Reflux diagnosed in early life tends to resolve spontaneously, even if it is bilateral and high-grade. Surgery is only necessary in those with refractory urinary infection.

Another alternative that can be used as a first choice or when surgery is indicated is endoscopic injection. This procedure is carried out on an outpatient basis, i.e. the child is discharged from hospital on the same day as the procedure and has a cure rate of 70 to 90% for reflux grades I to III and around 50% for reflux grades IV-V.

What is anti-reflux surgery like?

Open surgery is now usually performed after the endoscopic injection has failed. Anti-reflux surgery aims to correct the defect in the junction between the ureter and the bladder that is responsible for the problem. There are several techniques for this purpose and none is truly superior to another. Therefore, the difference in the technique used will be the surgeon's preference.
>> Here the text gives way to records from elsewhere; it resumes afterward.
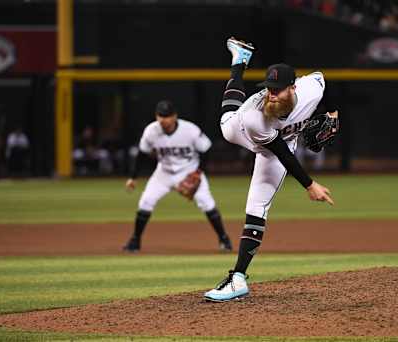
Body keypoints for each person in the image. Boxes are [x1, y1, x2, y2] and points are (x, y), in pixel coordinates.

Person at [204, 37, 338, 302]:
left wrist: (333, 115)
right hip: (246, 132)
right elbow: (281, 151)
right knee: (225, 122)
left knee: (257, 208)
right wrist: (310, 185)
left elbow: (324, 82)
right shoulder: (257, 117)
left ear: (293, 87)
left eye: (277, 88)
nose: (271, 93)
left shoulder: (311, 88)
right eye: (268, 88)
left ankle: (238, 279)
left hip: (281, 144)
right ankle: (239, 62)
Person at [122, 100, 232, 253]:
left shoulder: (190, 130)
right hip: (163, 173)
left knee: (207, 203)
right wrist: (133, 177)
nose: (163, 119)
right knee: (146, 202)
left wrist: (198, 172)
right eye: (160, 116)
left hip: (189, 171)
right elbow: (142, 153)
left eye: (167, 116)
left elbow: (206, 149)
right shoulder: (151, 131)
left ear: (174, 116)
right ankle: (135, 241)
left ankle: (224, 239)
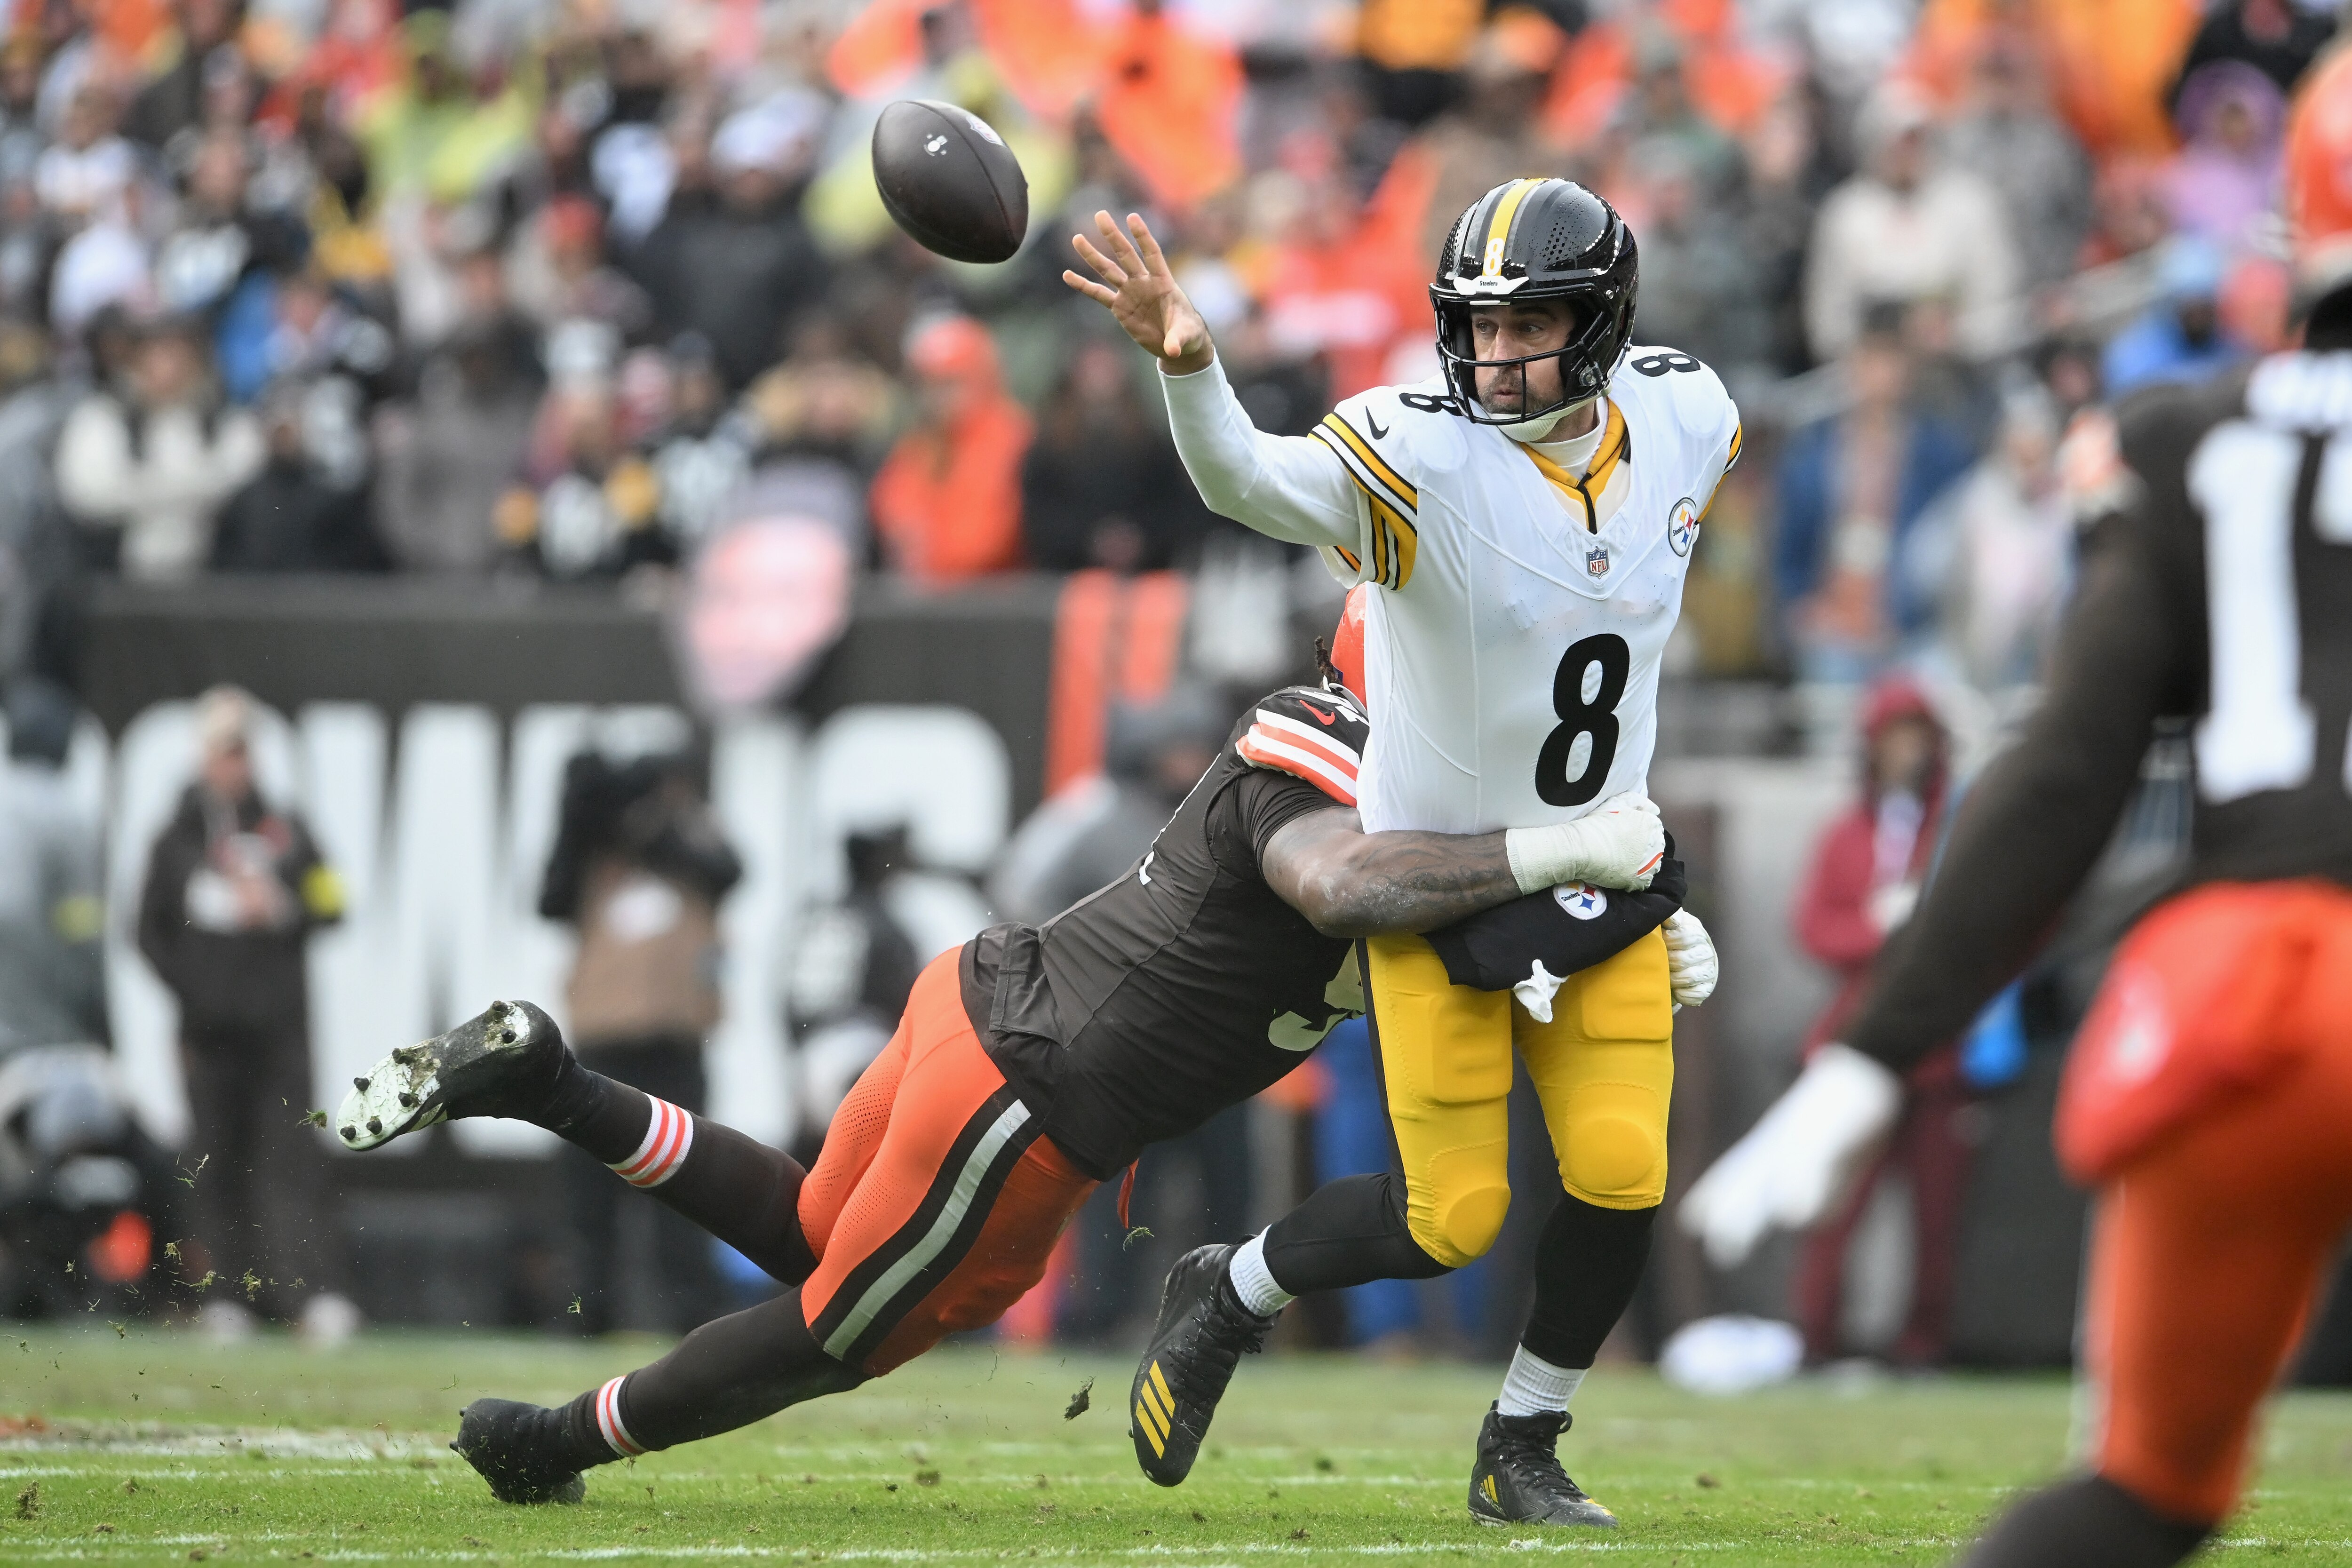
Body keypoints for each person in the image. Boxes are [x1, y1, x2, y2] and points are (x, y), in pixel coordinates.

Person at [334, 677, 1689, 1505]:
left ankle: (551, 1079)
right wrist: (1565, 848)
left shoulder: (1437, 812)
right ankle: (549, 1442)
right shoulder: (1339, 758)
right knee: (834, 1333)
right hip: (1035, 1092)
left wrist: (1621, 920)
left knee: (824, 1234)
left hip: (979, 1008)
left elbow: (1480, 926)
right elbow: (1351, 884)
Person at [1676, 53, 2352, 1568]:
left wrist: (1863, 1055)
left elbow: (2062, 770)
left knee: (2143, 1495)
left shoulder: (2194, 441)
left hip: (2239, 995)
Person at [1062, 180, 1732, 1526]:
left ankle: (1523, 1441)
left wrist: (1637, 874)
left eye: (1528, 324)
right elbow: (1247, 480)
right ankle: (1231, 1284)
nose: (1492, 356)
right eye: (1474, 327)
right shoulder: (1417, 454)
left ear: (1601, 328)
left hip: (1596, 866)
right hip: (1449, 871)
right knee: (1450, 1214)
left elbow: (1611, 639)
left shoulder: (1689, 415)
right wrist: (1193, 371)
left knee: (1621, 1170)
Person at [134, 686, 356, 1342]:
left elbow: (335, 902)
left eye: (242, 749)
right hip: (208, 1032)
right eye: (222, 750)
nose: (233, 763)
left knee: (290, 1159)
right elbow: (147, 931)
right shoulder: (176, 840)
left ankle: (307, 1293)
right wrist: (195, 991)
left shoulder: (286, 830)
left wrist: (283, 902)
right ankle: (226, 1295)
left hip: (280, 1030)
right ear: (203, 757)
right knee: (215, 1161)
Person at [1786, 679, 1971, 1368]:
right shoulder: (1846, 834)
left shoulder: (1955, 829)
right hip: (1858, 1045)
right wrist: (1875, 928)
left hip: (1939, 1048)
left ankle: (1924, 1346)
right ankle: (1815, 1339)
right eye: (1893, 737)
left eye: (1916, 736)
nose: (1905, 752)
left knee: (1937, 1213)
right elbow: (1812, 928)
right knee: (1834, 1206)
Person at [536, 748, 742, 1335]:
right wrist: (583, 818)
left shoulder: (690, 832)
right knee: (589, 1192)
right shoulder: (589, 844)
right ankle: (585, 1313)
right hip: (604, 1037)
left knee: (686, 1182)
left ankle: (691, 1313)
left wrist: (653, 822)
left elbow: (730, 870)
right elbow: (548, 900)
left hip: (675, 1036)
The surgery is performed through an aesthetically acceptable incision (for girls and boys, the scar is inside the bikini and swimming trunks). The child is left with a tube in their bladder for 1 to 3 days. The cure rate for this procedure is 97%.

What is endoscopic injection for vesico-ureteral reflux?

Periureteral injection is a minimally invasive treatment for vesicoureteral reflux. It consists of an injection of substances near the ureteral orifice in the bladder with the aim of preventing urine from returning to the ureters. This procedure is performed without a surgical incision, using only an endoscopic device.